Flickr. I use Flickr so I can share pictures beyond my circle of Facebook friends. However, to most people Flickr is a specialist provider of a service Facebook already provides—without the need to sign up for an administer yet another login. Many are asking if Yahoo! will eventually disband Flickr.

Delicious. I was an early Delicious user. However, I have not added a bookmark in over a year. It too, is a specialist service that Facebook already provides—with one-click—through the Social Graph. Yes, Delicious provides better organization. However, to the average user the effort is not worth the benefit. The future of Delicious is also in play.

White Label Social Networks. Since 2005, many companies have strived to create their “own Facebooks, YouTubes and Twitters” for their employees, partners or customers. Their small size and focus makes them victims of Metcalf’s Law—when it was free, the average Ning network had less than 10 people. To combat this, they need to focus their perceived value as high as possible—and to relentless focus on business returns that outweigh their costs. Some have done this; others have not.

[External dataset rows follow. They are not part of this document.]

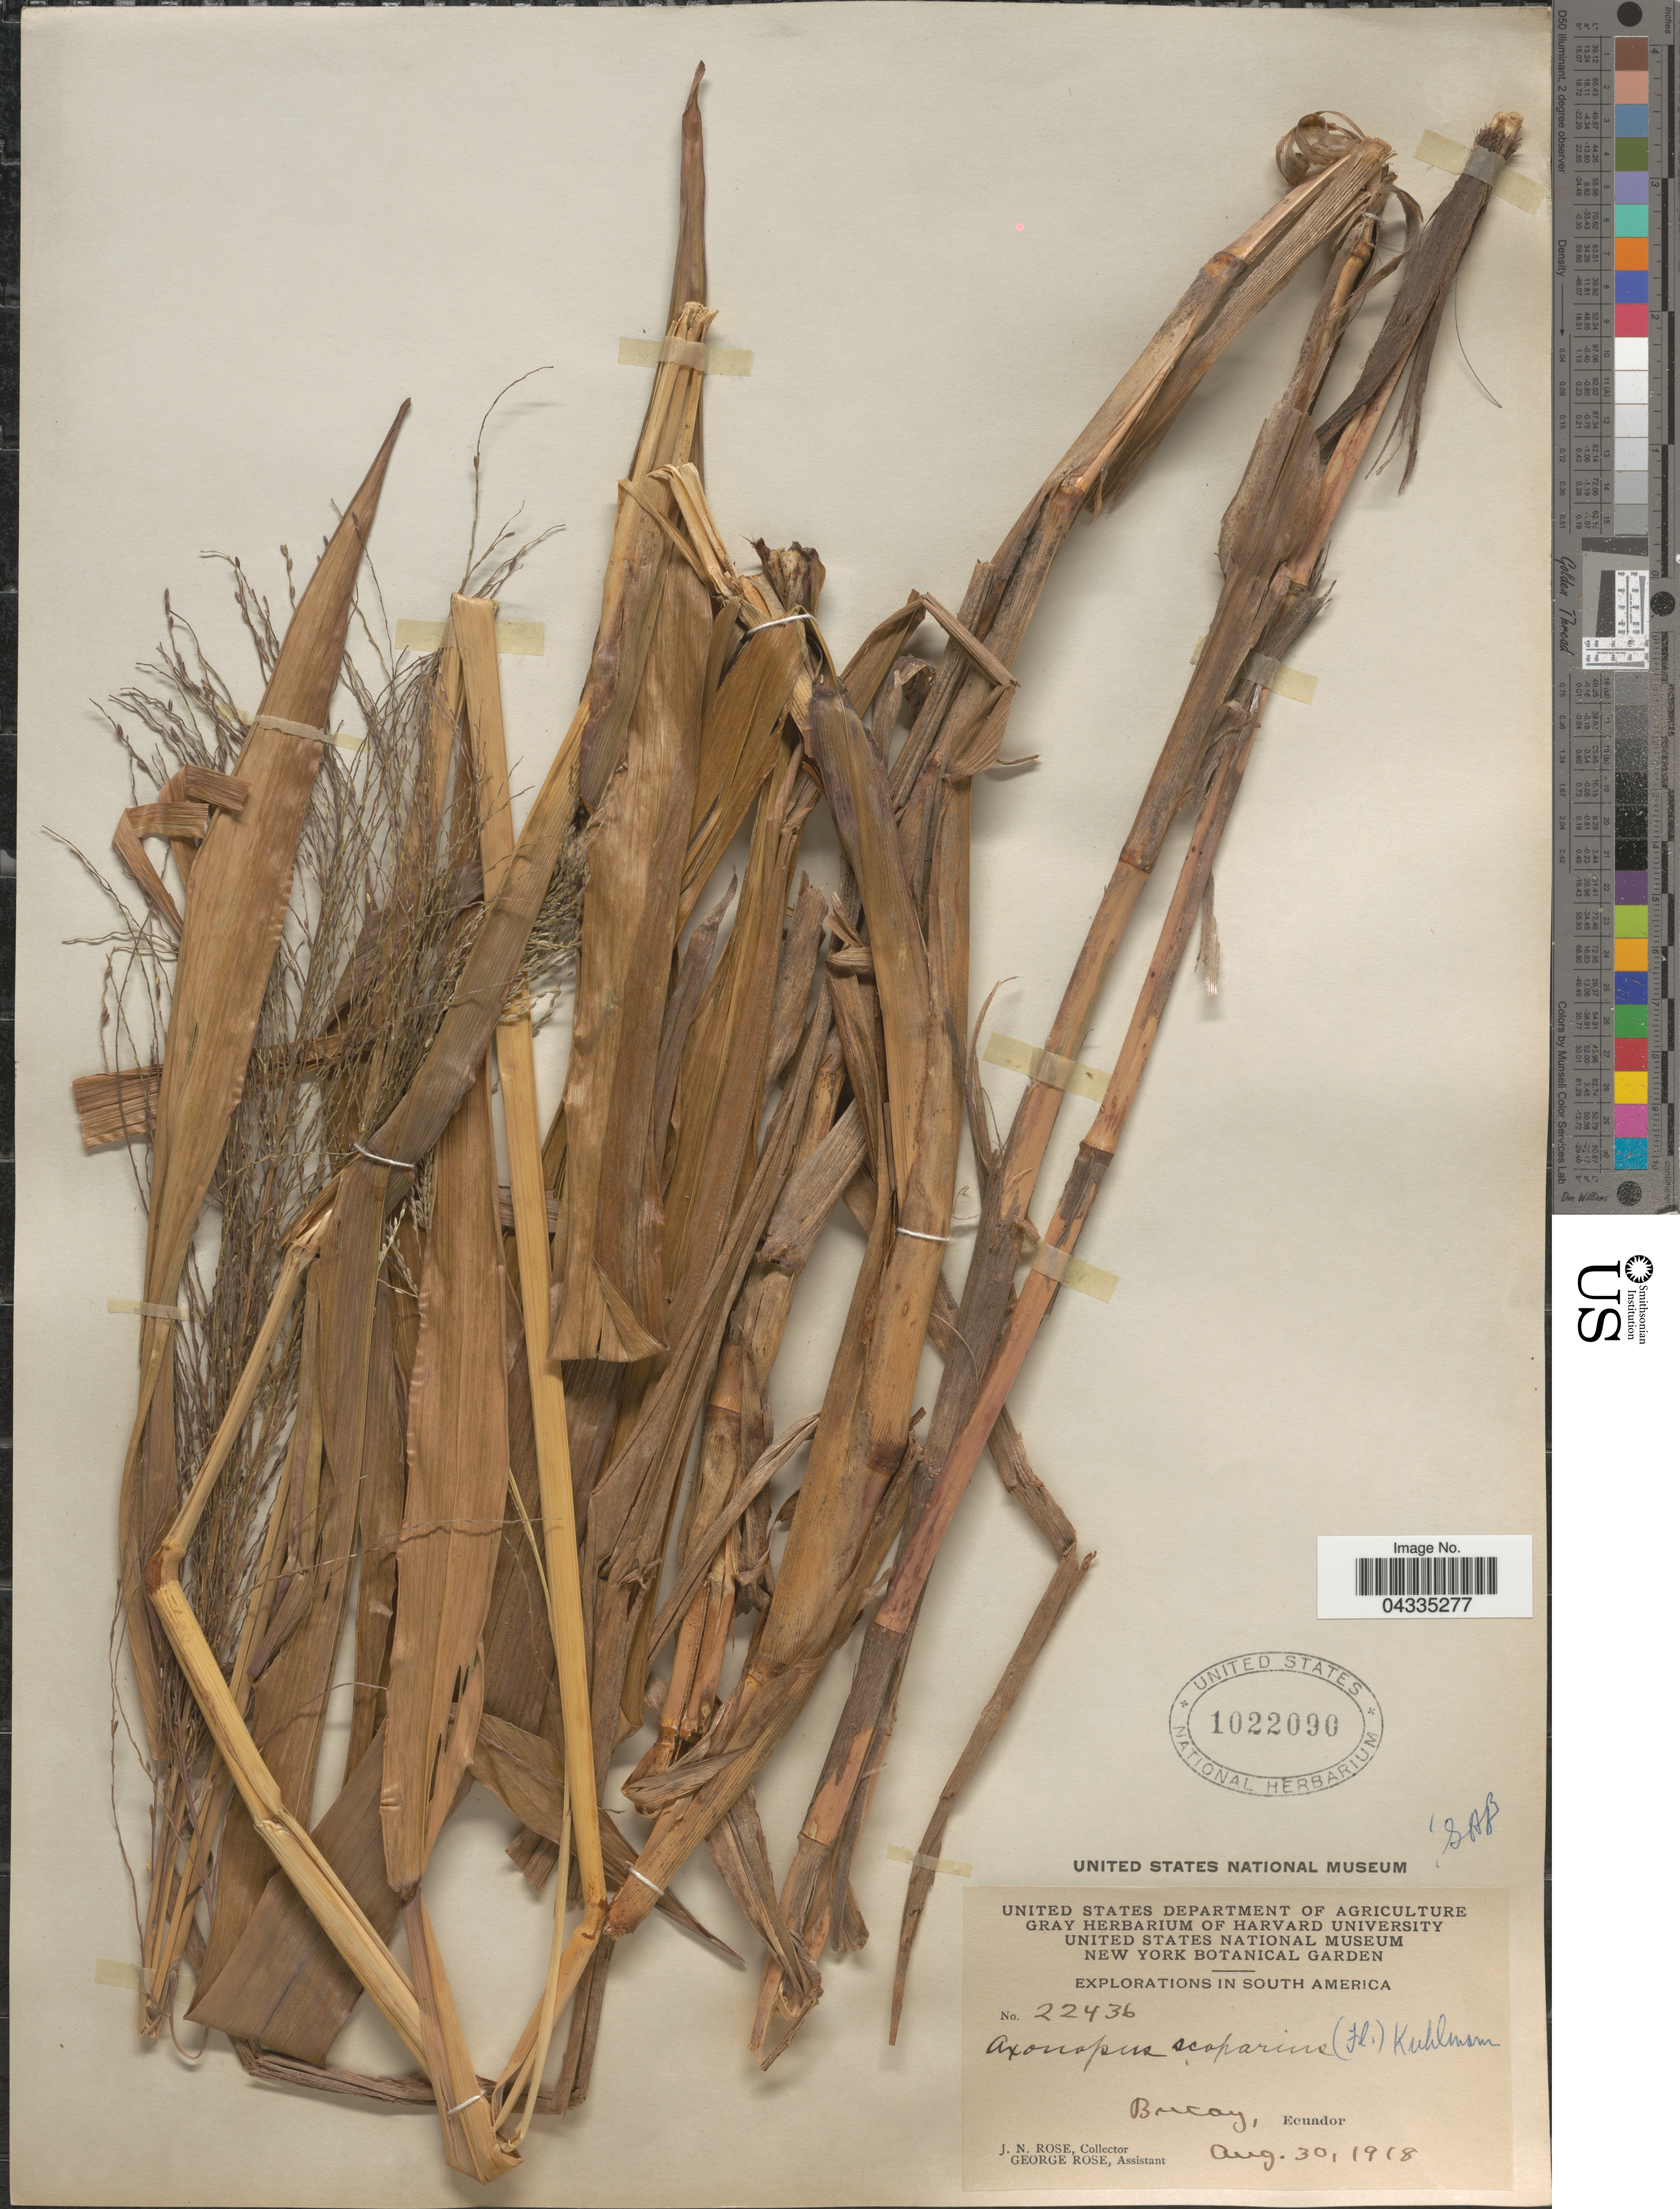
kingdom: Plantae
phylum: Tracheophyta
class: Liliopsida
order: Poales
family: Poaceae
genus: Axonopus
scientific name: Axonopus scoparius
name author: (Flüggé) Kuhlm.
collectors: J. N. Rose & G. Rose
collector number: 22436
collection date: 1918-08-30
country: Ecuador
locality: Explorations in South America. Bucay.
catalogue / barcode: US 1022090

What is the ‘Magic Number’ of market leaders in Tech?

Jack Welch used to say, “Be Number 1 or Number 2 (or else get out of the market).” The operating principle of this was that the Number 1 company set the direction; the Number two company continuously challenged the leader; and everyone else was a reactive “me too” follower. Does this same “Magic Number” apply in the information technology and software world (where innovation is continuous and new markets emerge every 1-2 years thank to Moore’s Law)?

The Case for Four Market Leaders

When I first through about this, I said to myself, “In tech, the ‘magic number’ is four.” Just take a look at the “Four Horsemen of the Internet” (in the 1990s); the Browser Wars (IE, Mozilla, Chrome and Safari); mobile platforms (Android, iOS, RIM and Windows – with PalmOS left out in the cold); or servers (Dell, HP, Sun-Oracle and IBM).

But then I thought about other tech product categories and wondered about…

The Case for Three Market Leaders

Perhaps the case for the number of tech market leaders if three. In the Browser wars you could argue that Safari is a special case (Mac-focused) and the war is between IE, Mozilla and Chrome. In social media we have Facebook, Twitter and LinkedIN (with many wannabees). In the business applications space you also have IBM and Oracle buying every business vertical leader in sight to fill out a three-way competition with Microsoft. In search you have Google against Bing and Yahoo! (apologies to my old employer, AOL).

But are these really just pre-cursors to real ways between two leaders?

Jack’s Case: Two Market Leaders

Maybe Jack was right (he was about many, many things) and it really comes down to “Number 1 vs. Number 2 (with everyone else on the sidelines). In the database world this is Oracle vs. Microsoft. In the OS world it is Mac vs. Windows (in PCs) and Linux vs. Windows (in Servers). In the chip world it is Intel vs. AMD. You have Java vs. .NET in computer programming…

So What is the Answer?

I think the answer is one of life cycle and level. New markets can support four leaders. As they mature and settle out they will move to three for the “higher-level” items like applications (the speed of innovation will keep this from setting down to two – just look at what Salesforce is doing in CRM). If they are more “fundamental” like platforms or computing languages (things that require enormous capital and training investments to change) they will settle down to two (just like Jack said).